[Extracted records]
::::::::

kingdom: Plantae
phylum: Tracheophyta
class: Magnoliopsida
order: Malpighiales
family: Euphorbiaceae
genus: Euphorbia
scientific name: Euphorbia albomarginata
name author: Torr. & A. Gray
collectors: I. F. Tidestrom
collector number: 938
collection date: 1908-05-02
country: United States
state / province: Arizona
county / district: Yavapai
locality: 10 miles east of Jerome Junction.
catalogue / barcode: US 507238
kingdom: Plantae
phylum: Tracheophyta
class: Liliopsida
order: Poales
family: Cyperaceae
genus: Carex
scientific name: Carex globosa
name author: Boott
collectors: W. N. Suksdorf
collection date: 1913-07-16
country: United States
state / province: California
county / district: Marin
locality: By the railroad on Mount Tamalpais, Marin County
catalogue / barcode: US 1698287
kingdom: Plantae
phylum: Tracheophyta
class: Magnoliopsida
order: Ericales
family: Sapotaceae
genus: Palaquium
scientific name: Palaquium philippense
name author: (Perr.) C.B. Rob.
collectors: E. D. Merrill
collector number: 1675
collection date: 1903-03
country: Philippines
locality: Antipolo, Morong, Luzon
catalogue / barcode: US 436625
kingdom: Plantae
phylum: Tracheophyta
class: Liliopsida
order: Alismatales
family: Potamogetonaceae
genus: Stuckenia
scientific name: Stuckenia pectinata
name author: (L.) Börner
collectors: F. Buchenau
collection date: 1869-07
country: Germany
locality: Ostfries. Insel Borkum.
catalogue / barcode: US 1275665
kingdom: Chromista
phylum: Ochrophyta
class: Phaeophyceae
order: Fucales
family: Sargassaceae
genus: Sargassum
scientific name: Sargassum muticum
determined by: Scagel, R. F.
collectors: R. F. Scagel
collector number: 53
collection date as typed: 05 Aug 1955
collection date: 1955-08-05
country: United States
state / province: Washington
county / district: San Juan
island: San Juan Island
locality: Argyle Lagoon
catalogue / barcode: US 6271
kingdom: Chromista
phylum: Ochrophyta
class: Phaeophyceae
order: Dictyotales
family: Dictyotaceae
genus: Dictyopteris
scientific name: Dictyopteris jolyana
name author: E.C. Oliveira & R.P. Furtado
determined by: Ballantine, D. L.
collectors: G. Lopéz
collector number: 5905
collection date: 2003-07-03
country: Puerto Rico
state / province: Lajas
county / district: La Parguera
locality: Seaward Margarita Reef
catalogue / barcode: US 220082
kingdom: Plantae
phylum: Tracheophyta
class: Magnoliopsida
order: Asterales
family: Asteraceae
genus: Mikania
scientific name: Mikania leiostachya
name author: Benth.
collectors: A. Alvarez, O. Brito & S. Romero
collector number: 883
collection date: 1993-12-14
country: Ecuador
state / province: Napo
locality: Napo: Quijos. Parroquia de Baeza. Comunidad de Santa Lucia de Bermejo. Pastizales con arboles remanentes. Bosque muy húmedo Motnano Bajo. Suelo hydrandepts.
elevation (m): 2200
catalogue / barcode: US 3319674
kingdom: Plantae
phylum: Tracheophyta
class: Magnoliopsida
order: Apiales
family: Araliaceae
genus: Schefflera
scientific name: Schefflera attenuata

::::::::

Problem details
Print every line of the records above, word for word, changing nothing.

Full answer
kingdom: Plantae
phylum: Tracheophyta
class: Magnoliopsida
order: Malpighiales
family: Euphorbiaceae
genus: Euphorbia
scientific name: Euphorbia albomarginata
name author: Torr. & A. Gray
collectors: I. F. Tidestrom
collector number: 938
collection date: 1908-05-02
country: United States
state / province: Arizona
county / district: Yavapai
locality: 10 miles east of Jerome Junction.
catalogue / barcode: US 507238
kingdom: Plantae
phylum: Tracheophyta
class: Liliopsida
order: Poales
family: Cyperaceae
genus: Carex
scientific name: Carex globosa
name author: Boott
collectors: W. N. Suksdorf
collection date: 1913-07-16
country: United States
state / province: California
county / district: Marin
locality: By the railroad on Mount Tamalpais, Marin County
catalogue / barcode: US 1698287
kingdom: Plantae
phylum: Tracheophyta
class: Magnoliopsida
order: Ericales
family: Sapotaceae
genus: Palaquium
scientific name: Palaquium philippense
name author: (Perr.) C.B. Rob.
collectors: E. D. Merrill
collector number: 1675
collection date: 1903-03
country: Philippines
locality: Antipolo, Morong, Luzon
catalogue / barcode: US 436625
kingdom: Plantae
phylum: Tracheophyta
class: Liliopsida
order: Alismatales
family: Potamogetonaceae
genus: Stuckenia
scientific name: Stuckenia pectinata
name author: (L.) Börner
collectors: F. Buchenau
collection date: 1869-07
country: Germany
locality: Ostfries. Insel Borkum.
catalogue / barcode: US 1275665
kingdom: Chromista
phylum: Ochrophyta
class: Phaeophyceae
order: Fucales
family: Sargassaceae
genus: Sargassum
scientific name: Sargassum muticum
determined by: Scagel, R. F.
collectors: R. F. Scagel
collector number: 53
collection date as typed: 05 Aug 1955
collection date: 1955-08-05
country: United States
state / province: Washington
county / district: San Juan
island: San Juan Island
locality: Argyle Lagoon
catalogue / barcode: US 6271
kingdom: Chromista
phylum: Ochrophyta
class: Phaeophyceae
order: Dictyotales
family: Dictyotaceae
genus: Dictyopteris
scientific name: Dictyopteris jolyana
name author: E.C. Oliveira & R.P. Furtado
determined by: Ballantine, D. L.
collectors: G. Lopéz
collector number: 5905
collection date: 2003-07-03
country: Puerto Rico
state / province: Lajas
county / district: La Parguera
locality: Seaward Margarita Reef
catalogue / barcode: US 220082
kingdom: Plantae
phylum: Tracheophyta
class: Magnoliopsida
order: Asterales
family: Asteraceae
genus: Mikania
scientific name: Mikania leiostachya
name author: Benth.
collectors: A. Alvarez, O. Brito & S. Romero
collector number: 883
collection date: 1993-12-14
country: Ecuador
state / province: Napo
locality: Napo: Quijos. Parroquia de Baeza. Comunidad de Santa Lucia de Bermejo. Pastizales con arboles remanentes. Bosque muy húmedo Motnano Bajo. Suelo hydrandepts.
elevation (m): 2200
catalogue / barcode: US 3319674
kingdom: Plantae
phylum: Tracheophyta
class: Magnoliopsida
order: Apiales
family: Araliaceae
genus: Schefflera
scientific name: Schefflera attenuata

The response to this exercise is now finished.